Given data below:

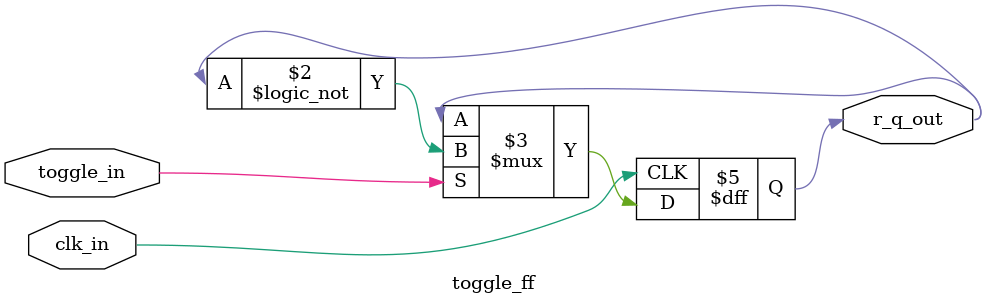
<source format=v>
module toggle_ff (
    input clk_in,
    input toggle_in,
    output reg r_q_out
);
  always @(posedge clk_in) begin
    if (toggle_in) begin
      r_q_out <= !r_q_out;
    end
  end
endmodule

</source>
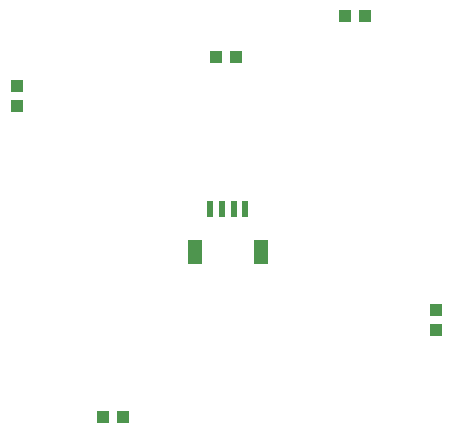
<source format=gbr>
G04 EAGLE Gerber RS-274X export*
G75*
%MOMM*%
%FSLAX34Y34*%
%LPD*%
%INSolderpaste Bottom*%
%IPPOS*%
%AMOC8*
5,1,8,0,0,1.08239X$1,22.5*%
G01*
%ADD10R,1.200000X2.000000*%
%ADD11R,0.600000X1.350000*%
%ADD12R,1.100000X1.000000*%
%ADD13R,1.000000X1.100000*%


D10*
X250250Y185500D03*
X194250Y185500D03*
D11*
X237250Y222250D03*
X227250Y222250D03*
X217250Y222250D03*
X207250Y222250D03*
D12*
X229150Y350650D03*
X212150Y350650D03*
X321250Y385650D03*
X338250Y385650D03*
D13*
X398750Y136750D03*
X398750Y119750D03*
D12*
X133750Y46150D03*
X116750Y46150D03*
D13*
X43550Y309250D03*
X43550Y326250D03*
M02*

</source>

End of Given data.
Given data below:

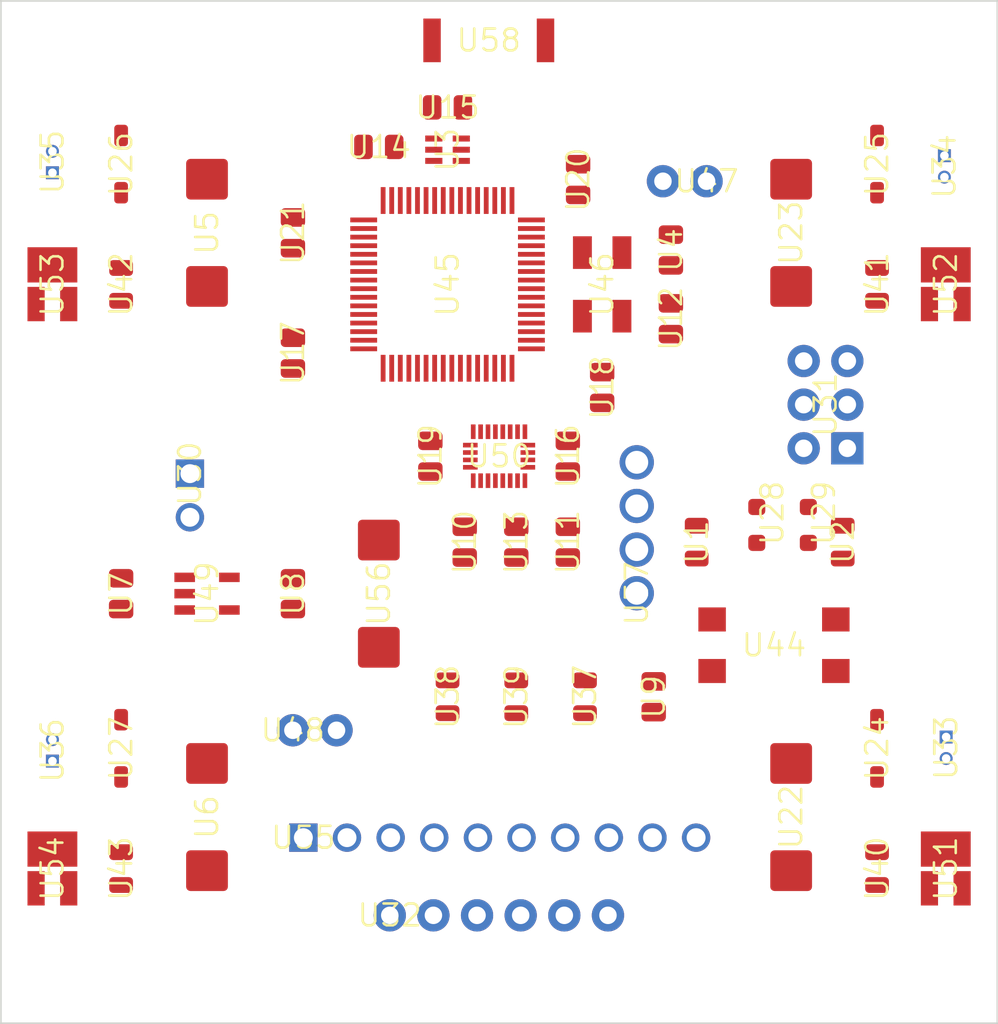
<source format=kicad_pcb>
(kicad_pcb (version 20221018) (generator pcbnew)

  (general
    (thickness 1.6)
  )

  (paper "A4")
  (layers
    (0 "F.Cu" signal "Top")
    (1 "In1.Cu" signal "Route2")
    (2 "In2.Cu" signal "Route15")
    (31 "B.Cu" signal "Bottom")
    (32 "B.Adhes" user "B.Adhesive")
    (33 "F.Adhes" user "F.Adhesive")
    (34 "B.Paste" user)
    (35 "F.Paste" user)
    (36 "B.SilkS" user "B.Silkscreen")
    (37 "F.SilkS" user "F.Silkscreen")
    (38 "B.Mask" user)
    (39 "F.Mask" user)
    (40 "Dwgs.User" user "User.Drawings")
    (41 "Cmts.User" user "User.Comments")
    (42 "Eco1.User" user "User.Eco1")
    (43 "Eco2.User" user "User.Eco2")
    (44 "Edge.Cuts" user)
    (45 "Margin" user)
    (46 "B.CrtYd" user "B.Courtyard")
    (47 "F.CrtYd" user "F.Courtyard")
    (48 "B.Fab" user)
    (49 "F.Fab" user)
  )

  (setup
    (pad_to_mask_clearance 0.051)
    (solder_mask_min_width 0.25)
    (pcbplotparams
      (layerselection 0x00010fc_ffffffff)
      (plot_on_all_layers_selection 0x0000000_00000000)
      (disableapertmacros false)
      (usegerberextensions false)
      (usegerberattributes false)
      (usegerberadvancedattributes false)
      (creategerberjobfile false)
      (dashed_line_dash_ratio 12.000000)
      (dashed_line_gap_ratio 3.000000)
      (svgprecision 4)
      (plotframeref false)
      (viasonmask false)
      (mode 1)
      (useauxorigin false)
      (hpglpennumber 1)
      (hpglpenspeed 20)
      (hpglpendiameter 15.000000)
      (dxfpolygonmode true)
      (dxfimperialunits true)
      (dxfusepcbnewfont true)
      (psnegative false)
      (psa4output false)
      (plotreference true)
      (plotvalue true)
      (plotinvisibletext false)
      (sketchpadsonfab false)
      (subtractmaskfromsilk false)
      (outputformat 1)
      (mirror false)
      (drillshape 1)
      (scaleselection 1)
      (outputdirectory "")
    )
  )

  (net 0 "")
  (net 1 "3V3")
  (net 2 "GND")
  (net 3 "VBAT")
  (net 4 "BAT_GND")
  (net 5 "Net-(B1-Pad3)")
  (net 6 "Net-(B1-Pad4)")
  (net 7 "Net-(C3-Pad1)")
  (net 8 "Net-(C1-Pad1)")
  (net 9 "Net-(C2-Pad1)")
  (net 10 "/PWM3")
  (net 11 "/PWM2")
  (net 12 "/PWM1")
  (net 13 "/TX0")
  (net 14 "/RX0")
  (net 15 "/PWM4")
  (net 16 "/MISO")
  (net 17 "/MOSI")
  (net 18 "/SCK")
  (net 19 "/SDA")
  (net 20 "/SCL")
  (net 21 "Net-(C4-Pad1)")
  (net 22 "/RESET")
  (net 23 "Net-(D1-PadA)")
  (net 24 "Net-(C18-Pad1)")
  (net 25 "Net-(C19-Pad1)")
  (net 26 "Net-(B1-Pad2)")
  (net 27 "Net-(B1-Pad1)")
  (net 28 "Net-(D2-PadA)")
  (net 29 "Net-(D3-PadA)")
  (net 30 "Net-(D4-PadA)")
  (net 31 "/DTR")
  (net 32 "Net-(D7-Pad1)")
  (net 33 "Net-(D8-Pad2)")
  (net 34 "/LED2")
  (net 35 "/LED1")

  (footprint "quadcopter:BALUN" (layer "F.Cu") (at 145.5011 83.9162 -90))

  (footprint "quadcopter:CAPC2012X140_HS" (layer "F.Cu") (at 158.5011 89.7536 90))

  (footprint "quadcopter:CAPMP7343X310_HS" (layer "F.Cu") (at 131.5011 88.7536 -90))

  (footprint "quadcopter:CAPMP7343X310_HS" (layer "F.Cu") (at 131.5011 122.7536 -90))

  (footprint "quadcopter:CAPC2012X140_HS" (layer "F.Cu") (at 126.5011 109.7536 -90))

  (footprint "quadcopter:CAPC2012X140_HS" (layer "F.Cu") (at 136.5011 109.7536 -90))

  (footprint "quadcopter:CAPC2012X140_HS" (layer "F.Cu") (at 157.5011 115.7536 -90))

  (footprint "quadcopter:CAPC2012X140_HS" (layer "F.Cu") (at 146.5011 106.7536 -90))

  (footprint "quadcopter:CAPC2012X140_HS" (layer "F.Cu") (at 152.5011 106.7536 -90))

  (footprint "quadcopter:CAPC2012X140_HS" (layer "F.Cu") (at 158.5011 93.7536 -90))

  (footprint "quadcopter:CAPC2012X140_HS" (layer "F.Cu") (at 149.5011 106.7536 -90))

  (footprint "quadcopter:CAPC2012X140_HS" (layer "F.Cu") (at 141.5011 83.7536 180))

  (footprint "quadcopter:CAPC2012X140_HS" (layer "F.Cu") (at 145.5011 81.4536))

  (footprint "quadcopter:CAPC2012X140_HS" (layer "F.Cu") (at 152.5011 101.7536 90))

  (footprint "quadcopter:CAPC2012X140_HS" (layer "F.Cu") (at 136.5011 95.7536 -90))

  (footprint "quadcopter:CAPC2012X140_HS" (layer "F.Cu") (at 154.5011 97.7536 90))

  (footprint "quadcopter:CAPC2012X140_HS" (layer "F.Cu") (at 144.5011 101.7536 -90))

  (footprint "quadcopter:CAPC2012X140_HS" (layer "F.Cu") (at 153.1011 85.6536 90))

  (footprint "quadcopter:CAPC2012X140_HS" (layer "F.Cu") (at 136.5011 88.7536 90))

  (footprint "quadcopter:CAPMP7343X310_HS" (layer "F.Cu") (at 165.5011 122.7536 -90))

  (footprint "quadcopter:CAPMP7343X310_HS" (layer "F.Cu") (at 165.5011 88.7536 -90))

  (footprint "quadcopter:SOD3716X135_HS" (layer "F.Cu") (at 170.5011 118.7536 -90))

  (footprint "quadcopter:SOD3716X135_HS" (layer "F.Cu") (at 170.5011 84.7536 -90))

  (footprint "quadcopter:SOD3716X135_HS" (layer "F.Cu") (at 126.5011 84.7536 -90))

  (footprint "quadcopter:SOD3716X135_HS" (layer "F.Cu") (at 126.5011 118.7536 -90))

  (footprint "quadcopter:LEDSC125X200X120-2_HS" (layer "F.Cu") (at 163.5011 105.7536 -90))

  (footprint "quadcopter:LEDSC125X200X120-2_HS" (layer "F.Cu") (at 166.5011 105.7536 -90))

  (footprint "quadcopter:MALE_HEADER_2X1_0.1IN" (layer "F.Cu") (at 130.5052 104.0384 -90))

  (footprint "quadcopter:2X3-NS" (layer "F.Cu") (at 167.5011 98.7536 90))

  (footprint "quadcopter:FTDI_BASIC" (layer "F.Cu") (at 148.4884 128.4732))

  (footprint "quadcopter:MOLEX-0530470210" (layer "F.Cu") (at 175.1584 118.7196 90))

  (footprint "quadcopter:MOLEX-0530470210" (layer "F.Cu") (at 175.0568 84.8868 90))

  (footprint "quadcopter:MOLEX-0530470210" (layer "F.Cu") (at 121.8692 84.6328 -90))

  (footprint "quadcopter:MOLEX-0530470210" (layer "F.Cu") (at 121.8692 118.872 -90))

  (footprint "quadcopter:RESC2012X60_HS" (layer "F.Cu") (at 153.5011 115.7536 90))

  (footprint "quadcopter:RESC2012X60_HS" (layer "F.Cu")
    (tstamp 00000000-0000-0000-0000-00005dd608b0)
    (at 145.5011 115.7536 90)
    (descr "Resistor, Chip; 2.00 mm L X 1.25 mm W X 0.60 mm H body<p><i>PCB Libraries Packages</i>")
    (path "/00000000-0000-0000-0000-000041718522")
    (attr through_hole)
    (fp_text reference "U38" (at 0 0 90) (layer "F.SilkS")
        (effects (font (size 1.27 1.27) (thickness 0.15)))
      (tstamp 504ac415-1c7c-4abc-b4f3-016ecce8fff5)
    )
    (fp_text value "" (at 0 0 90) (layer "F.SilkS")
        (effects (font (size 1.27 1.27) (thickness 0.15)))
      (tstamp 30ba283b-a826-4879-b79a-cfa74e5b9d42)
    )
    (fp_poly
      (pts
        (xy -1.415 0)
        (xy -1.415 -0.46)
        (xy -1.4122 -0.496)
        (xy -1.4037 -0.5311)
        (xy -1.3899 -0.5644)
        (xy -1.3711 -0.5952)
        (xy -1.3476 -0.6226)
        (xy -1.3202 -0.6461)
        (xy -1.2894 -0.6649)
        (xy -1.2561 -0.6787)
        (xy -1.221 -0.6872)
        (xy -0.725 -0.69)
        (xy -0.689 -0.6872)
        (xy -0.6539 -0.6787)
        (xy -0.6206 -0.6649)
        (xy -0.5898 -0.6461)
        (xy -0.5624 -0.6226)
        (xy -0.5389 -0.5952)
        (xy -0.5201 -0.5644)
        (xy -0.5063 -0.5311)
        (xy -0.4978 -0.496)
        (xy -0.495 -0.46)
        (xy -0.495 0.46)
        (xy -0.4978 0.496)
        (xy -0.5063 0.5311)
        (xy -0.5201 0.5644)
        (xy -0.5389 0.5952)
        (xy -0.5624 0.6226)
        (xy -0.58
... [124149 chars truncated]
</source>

End of Given data.

The required output is every line above that contains the string "tstamp".

    (tstamp 00000000-0000-0000-0000-00005dd608b0)
      (tstamp 504ac415-1c7c-4abc-b4f3-016ecce8fff5)
      (tstamp 30ba283b-a826-4879-b79a-cfa74e5b9d42)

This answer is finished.